In the system shown in FIG. 7, the product stream from second hydrotreatment-hydrocracking reactor 106 is advantageously fed to a cold separator (not shown) wherein unconverted gas oil (UCVGO or DVGO) is recycled for further treatment. In the embodiment of FIG. 7, unconverted gas oil is recycled and mixed with the intermediate product stream from first hydrotreatment reactor 100 for further treatment in second hydrotreatment reactor 106, thereby providing for higher total conversion rates of the initial gas oil feed.
In the embodiment of FIG. 7, wherein maximized naphtha production is desired, it may be desirable in accordance with the present invention to provide first hydrotreatment reactor 100 and second hydrotreatment reactor 106 each with two distinct catalyst bed arrangements as disclosed.

TASK 1 –
Count the lines in the listing that contain the string "above", treating uppercase and lowercase as different, and give only the number.
The listing below is unrelated to the FIG. 7 text.

[Quiz items based on charts]
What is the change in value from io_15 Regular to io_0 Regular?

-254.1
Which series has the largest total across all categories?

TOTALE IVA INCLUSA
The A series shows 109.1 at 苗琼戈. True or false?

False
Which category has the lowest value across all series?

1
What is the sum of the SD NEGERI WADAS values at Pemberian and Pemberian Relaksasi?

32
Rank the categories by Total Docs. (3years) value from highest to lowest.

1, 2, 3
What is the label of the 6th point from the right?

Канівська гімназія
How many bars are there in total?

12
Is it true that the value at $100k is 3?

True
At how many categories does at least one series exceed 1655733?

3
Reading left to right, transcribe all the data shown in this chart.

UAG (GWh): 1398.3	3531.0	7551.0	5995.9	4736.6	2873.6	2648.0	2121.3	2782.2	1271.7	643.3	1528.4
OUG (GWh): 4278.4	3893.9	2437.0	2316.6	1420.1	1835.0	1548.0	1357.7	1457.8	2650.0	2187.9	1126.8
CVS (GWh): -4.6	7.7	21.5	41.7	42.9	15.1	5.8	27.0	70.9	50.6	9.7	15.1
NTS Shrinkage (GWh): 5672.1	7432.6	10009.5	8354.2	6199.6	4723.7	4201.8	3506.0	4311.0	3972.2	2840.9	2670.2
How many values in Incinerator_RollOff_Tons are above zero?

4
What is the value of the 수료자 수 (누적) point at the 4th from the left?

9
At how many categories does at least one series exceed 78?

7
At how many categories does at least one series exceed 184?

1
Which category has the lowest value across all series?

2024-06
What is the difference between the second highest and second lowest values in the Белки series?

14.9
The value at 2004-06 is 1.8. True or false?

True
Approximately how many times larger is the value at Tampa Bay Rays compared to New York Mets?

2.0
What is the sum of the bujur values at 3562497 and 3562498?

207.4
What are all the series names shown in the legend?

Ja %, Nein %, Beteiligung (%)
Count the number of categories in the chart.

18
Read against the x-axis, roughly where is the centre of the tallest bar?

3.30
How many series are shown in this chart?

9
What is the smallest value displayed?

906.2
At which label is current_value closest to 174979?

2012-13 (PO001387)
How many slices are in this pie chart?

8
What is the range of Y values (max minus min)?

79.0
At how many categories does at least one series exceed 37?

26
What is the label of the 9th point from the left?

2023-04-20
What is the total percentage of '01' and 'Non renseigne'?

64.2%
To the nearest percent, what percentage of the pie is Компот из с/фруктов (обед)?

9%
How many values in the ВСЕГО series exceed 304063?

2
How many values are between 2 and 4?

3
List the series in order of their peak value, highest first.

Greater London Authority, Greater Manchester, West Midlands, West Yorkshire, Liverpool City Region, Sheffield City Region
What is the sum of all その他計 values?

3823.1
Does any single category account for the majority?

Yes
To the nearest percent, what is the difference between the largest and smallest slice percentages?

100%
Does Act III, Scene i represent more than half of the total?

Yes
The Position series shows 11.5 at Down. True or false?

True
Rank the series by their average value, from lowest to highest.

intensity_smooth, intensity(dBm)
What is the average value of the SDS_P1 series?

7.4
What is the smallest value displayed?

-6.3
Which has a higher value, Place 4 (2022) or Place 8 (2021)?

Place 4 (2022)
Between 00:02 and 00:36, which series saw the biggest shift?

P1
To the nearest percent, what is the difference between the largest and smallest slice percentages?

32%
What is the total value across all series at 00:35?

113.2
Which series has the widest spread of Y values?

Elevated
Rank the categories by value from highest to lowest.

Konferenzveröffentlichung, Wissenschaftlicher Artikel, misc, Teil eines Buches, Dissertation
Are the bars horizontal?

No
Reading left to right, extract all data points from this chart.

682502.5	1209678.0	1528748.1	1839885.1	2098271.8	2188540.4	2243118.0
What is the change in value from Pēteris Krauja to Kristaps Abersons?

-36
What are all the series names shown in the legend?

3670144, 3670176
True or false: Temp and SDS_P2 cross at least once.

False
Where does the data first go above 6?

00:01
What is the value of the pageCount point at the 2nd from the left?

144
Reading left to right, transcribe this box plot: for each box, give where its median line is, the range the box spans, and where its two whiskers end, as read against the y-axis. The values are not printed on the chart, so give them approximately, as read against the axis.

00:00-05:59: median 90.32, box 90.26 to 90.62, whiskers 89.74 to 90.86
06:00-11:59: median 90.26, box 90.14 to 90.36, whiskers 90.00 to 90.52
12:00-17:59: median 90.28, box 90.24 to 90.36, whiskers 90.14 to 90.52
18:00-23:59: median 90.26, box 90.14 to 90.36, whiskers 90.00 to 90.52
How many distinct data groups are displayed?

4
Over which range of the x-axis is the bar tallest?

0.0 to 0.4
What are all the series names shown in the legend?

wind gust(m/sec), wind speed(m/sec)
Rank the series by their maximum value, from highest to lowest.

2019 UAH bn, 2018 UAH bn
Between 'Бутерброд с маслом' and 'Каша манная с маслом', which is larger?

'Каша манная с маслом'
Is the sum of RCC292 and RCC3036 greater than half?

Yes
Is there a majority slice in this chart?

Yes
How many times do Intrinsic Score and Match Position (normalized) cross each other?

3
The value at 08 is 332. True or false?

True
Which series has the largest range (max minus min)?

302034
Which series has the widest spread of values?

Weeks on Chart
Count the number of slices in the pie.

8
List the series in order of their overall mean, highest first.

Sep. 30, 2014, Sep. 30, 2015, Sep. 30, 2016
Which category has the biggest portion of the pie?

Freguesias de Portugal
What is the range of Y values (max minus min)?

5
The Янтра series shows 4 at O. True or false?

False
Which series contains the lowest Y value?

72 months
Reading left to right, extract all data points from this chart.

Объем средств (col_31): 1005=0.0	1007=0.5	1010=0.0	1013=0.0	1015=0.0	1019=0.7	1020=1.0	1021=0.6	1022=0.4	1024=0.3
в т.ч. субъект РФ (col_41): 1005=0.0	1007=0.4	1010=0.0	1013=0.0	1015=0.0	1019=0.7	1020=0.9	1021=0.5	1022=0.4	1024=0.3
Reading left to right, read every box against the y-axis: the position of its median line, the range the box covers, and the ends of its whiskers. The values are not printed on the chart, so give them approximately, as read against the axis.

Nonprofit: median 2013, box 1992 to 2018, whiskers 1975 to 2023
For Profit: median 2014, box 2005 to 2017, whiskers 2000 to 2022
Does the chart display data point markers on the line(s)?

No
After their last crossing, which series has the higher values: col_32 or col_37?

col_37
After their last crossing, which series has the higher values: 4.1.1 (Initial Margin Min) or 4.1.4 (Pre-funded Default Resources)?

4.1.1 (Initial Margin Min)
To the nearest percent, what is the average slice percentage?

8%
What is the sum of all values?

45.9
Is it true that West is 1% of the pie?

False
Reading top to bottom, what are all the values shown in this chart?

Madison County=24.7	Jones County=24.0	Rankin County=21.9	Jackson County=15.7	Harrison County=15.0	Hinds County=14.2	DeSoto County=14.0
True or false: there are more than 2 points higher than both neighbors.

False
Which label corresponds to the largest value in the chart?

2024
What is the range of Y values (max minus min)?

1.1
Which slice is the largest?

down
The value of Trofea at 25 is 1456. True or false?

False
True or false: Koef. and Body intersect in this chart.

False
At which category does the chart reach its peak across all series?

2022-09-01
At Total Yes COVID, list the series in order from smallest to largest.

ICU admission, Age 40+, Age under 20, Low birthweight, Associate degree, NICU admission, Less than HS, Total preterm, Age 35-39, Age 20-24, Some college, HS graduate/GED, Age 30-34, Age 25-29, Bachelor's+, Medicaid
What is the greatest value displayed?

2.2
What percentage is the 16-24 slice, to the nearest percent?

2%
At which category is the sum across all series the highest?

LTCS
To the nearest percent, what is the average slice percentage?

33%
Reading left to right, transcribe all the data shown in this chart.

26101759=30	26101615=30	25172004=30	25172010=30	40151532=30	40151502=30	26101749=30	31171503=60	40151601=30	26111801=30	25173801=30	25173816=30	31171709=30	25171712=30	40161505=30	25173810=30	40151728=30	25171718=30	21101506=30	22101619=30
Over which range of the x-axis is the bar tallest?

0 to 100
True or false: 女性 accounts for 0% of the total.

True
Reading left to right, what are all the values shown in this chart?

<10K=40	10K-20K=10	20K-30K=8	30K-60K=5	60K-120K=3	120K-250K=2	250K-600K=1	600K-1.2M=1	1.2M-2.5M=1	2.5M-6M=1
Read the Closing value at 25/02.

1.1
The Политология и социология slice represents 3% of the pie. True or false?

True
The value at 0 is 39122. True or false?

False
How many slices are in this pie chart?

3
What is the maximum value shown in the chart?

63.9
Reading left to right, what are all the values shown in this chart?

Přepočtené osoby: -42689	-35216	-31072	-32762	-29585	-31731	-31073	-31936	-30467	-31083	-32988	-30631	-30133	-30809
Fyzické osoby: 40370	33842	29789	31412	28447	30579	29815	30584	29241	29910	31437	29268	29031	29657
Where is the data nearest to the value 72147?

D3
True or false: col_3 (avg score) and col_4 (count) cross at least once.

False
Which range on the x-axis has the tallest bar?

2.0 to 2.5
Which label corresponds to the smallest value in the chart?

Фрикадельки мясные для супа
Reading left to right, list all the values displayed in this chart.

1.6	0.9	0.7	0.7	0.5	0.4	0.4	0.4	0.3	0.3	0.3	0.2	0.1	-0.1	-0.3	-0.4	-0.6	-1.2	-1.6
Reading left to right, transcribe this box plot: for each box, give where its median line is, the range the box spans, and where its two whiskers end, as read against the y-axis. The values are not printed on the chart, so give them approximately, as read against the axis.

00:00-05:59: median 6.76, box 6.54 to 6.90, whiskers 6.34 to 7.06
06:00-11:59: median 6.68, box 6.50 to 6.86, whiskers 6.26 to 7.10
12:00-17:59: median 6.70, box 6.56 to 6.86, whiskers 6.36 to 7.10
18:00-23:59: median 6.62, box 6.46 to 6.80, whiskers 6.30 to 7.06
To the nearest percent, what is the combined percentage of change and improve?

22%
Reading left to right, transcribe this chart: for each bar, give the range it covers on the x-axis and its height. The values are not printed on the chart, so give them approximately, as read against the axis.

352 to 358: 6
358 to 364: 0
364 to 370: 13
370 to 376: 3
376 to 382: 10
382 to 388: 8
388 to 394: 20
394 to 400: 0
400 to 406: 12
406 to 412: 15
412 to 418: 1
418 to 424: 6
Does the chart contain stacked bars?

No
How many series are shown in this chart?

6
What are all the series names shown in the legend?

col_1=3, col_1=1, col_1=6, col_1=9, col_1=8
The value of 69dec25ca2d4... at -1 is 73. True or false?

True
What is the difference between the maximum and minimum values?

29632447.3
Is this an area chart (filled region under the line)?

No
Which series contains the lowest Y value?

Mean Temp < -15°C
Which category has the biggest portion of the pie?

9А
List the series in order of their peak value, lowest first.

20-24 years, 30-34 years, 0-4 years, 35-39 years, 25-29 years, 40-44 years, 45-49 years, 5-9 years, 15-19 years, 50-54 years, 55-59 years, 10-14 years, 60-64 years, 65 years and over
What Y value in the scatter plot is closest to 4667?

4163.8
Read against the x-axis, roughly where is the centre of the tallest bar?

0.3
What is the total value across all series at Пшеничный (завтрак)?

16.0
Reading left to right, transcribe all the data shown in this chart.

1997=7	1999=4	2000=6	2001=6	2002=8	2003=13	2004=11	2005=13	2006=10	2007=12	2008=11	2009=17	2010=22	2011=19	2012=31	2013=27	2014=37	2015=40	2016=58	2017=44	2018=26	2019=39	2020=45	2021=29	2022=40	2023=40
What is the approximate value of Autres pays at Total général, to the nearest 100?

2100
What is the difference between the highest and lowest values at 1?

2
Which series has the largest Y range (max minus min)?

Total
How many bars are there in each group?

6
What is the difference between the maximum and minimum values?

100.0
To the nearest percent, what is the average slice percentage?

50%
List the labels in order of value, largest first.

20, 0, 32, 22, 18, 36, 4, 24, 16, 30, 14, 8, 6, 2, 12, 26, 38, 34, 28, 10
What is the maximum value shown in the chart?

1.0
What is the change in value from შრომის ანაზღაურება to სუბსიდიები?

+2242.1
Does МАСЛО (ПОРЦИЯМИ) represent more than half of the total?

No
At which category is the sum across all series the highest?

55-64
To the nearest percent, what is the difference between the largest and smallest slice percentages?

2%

TASK 2 –
Name each reactor or separator mentioned in the FIG. 7 text, listing every distinct wording once with any reference number it carries.

EXERCISE OUTPUT 1 –
2

EXERCISE OUTPUT 2 –
second hydrotreatment-hydrocracking reactor 106
cold separator
first hydrotreatment reactor 100
second hydrotreatment reactor 106